Greenlight litigation not settled yet
In May a judgment was rendered in a suit filed against ICC by Greenlight Securities, minority stockholders in ICC's predecessor firm Emerging Communications. In that case in Delaware state court, the judge's decision, which has not yet been converted to a monetary judgment, was that ICC had understated the value of the stock owned by the minority (Greenlight) by tens of millions of dollars. (See: "Prosser Ordered to Pay Millions to Ex-shareholders".)
The estimates of the judgment were between $100-200 million.
Davis said that ICC and all Greenlight stockholders had signed off on a memorandum of understanding Thursday night. He did not say what the monetary terms of the memoradum were.
Siegfried said the RTFC believes its loan should be paid in full before money was issued to address the Greenlight situation.
"It is our decision to end the relationship we've had with ICC," Siegfried said. "In this case, defaults do matter; the truth does matter. If the RTFC prevails, there will be a new successor to Innovative."
Frederick Joseph, sub-director of the United Steelworkers of America, in attendance at the hearing said, "I want them (RTFC) to take over tomorrow." Joseph's union represents Vitelco employees.

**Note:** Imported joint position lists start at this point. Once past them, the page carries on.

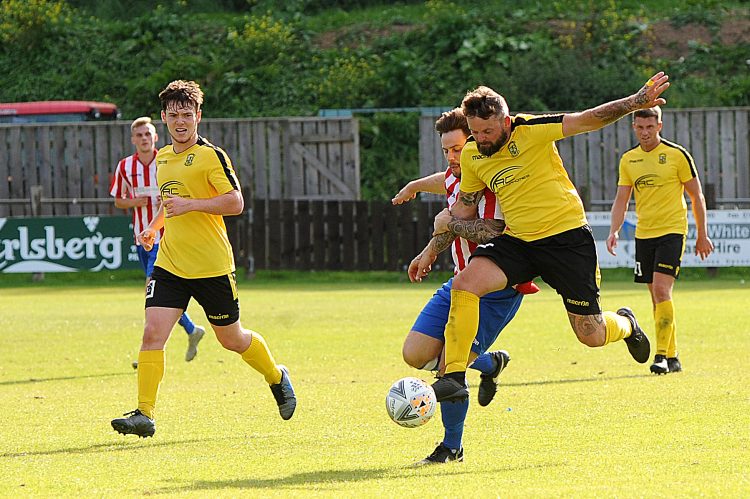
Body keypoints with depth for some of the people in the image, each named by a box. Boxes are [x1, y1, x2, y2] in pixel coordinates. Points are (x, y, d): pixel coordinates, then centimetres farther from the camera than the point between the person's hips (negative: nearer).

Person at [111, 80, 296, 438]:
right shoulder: (162, 158, 13)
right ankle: (144, 414, -15)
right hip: (169, 265, 5)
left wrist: (190, 204, -24)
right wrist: (154, 228, 14)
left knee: (232, 339, 10)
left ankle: (276, 377, 38)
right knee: (152, 332, -14)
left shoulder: (211, 156, -9)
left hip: (212, 267, -5)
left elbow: (235, 202, -15)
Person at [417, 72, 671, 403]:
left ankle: (626, 324, 40)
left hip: (567, 237, -4)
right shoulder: (471, 156, 0)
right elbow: (463, 209, 16)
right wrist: (433, 249, 16)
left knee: (591, 335, 1)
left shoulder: (530, 131, -16)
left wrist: (636, 102, -31)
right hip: (517, 240, 4)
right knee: (464, 284, -22)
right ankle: (454, 377, -18)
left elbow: (587, 120, -19)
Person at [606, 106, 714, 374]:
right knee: (656, 296, 7)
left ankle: (662, 355, -18)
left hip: (672, 231, -5)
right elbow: (621, 199, 10)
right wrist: (614, 231, -5)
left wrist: (702, 234, 1)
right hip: (643, 233, 5)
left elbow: (697, 196, 0)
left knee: (661, 289, -18)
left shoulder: (677, 155, -6)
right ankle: (672, 357, 14)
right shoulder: (628, 159, 7)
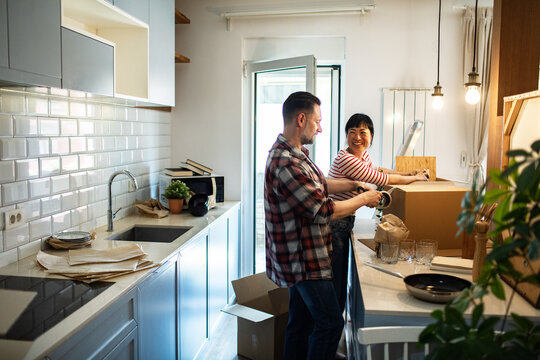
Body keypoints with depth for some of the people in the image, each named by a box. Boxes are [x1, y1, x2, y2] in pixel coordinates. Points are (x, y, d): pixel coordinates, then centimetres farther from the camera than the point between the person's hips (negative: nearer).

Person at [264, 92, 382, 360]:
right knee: (330, 323, 0)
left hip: (302, 257, 10)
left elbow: (317, 185, 21)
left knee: (302, 321, 18)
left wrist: (352, 185, 11)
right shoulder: (287, 163, -27)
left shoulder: (291, 152, 8)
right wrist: (363, 199, -11)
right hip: (304, 259, -10)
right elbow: (324, 211, -25)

Sen. Louis Hill, who attended the meeting, issued a release Friday afternoon, saying he was "gravely concerned" at the issues raised at the hearing. Hill requested that the PSC "immediately" file an action in court against Innovative Telephone for violating the V.I. Code.
"Additionally, I would like the PSC to conduct an investigation to determine Innovative Telephone's ability to pay $30 million in dividends to Innovative Communication Corp. in light of the fact that Innovative Telephone is currently requesting EDC benefits to improve their communication's infrastructure," Hill wrote.
USF Certification
The PSC also voted 4-2 Friday to accept the recommendations of its consultant Gregory Mann and approve Innovative Telephone's Universal Services Fund certification plus send a letter to the Federal Communications Commission notifying it of the certification. Innovative receives substantial subsidies from the fund. This is the first time the commission, which is required to sign off on the application, has done anything more than rubberstamp the application, Valencio Jackson, PSC chairman, said at a meeting in August.
PSC Chairman Valencio Jackson, along with Alric Simmonds, Alecia Wells and Yvette Canegata-Jones voted in favor of the motion. Verne David and Desmond Maynard abstained. Jerris Browne was absent.
Attending the hearing Friday were Jackson, Canegata-Jones, David, Maynard, Simmonds, Wells and Renee. Browne and nonvoting member Sen. Shawn-Michael Malone were absent.